Having exhausted any chance to successfully process the request, the middle-tier node would typically respond to the client application associated with the request with an error. The client would then close and re-open its connection to the middle tier, in the expectation that an alternative middle-tier node would be selected.
An example of such a highly available three-tier system is a transaction system in which client applications access transaction servers via a transaction gateway. An example of such a transaction system is the IBM CICS® Transaction Server System (CICS is a trade mark of International Business Machines Corporation).
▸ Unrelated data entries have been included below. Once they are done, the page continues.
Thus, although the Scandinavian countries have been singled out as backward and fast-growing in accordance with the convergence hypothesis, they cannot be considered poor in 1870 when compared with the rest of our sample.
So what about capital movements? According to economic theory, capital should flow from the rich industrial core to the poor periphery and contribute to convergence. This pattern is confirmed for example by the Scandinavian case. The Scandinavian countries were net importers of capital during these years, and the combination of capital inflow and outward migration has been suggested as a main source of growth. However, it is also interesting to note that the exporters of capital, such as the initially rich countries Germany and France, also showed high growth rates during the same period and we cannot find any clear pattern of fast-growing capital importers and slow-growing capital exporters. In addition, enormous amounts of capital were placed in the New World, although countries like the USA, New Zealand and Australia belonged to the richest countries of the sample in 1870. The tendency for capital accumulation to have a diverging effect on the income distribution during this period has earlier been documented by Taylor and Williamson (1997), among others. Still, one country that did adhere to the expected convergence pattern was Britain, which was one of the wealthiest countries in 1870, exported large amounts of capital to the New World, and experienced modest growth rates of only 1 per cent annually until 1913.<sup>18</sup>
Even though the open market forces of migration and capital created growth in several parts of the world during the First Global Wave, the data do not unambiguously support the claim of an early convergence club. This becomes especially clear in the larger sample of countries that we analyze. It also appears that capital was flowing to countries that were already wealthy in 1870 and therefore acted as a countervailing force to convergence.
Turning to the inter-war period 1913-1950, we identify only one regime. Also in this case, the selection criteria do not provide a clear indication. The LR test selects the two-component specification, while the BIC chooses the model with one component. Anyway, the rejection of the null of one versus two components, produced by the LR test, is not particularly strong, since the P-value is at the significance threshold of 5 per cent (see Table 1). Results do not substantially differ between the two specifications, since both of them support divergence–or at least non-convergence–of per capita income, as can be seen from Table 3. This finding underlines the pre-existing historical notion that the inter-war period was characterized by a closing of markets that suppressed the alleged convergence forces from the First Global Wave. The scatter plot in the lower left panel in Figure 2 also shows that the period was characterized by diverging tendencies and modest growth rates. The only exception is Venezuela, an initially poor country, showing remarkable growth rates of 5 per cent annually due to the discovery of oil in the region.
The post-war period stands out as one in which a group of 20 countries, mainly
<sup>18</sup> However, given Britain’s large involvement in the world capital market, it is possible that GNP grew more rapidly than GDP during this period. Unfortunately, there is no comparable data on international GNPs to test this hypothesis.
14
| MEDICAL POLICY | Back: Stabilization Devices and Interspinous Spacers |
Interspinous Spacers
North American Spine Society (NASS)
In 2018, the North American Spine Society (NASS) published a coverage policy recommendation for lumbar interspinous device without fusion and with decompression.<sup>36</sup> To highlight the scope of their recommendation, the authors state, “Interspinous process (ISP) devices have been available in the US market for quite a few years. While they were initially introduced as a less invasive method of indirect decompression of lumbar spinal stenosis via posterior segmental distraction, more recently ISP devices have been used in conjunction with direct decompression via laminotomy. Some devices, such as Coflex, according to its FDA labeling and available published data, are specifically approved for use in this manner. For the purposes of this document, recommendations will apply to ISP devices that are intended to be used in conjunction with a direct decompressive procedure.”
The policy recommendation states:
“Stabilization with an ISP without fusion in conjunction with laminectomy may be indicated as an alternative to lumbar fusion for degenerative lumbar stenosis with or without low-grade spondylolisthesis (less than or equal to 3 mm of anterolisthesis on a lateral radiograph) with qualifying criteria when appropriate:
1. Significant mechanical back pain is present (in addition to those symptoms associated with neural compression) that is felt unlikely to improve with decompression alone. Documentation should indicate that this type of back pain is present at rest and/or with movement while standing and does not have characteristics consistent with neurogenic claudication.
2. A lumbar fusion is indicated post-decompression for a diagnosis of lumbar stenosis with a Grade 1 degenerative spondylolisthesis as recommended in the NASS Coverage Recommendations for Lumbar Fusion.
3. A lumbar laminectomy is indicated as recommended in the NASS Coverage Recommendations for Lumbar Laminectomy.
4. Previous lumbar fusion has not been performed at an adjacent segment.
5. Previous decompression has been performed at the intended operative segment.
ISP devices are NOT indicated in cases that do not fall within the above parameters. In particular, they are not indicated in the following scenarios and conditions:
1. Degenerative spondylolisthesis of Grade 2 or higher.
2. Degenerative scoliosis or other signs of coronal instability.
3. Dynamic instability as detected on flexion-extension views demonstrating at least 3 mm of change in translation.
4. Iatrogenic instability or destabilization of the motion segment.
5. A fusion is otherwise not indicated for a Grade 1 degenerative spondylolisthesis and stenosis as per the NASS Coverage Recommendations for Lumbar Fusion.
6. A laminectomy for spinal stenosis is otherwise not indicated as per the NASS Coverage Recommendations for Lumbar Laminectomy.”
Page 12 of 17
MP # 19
An external call interface (ECI) request is typically received and processed by a single gateway daemon. The path length and network resources used to successfully connect to and deliver an ECI request to a gateway daemon form a large “investment” in terms of response time, and CPU (Computer Processing Unit) load. Unfortunately, the successful delivery of an ECI request to a gateway daemon does not guarantee a successful onward delivery of the request to its intended destination (for example, a transaction server). This might be due to a temporary lack of capacity between the gateway daemon and transaction server, for example, all communication resources are busy.
Such failures can result in the entire connection from application to gateway daemon being torn down and subsequently being re-established, with the expectation that the new connection will deliver the request to an alternative gateway daemon, which does have the capacity to service the request. This failover pattern is an expensive process.
Therefore, there is a need in the art to address the aforementioned problems.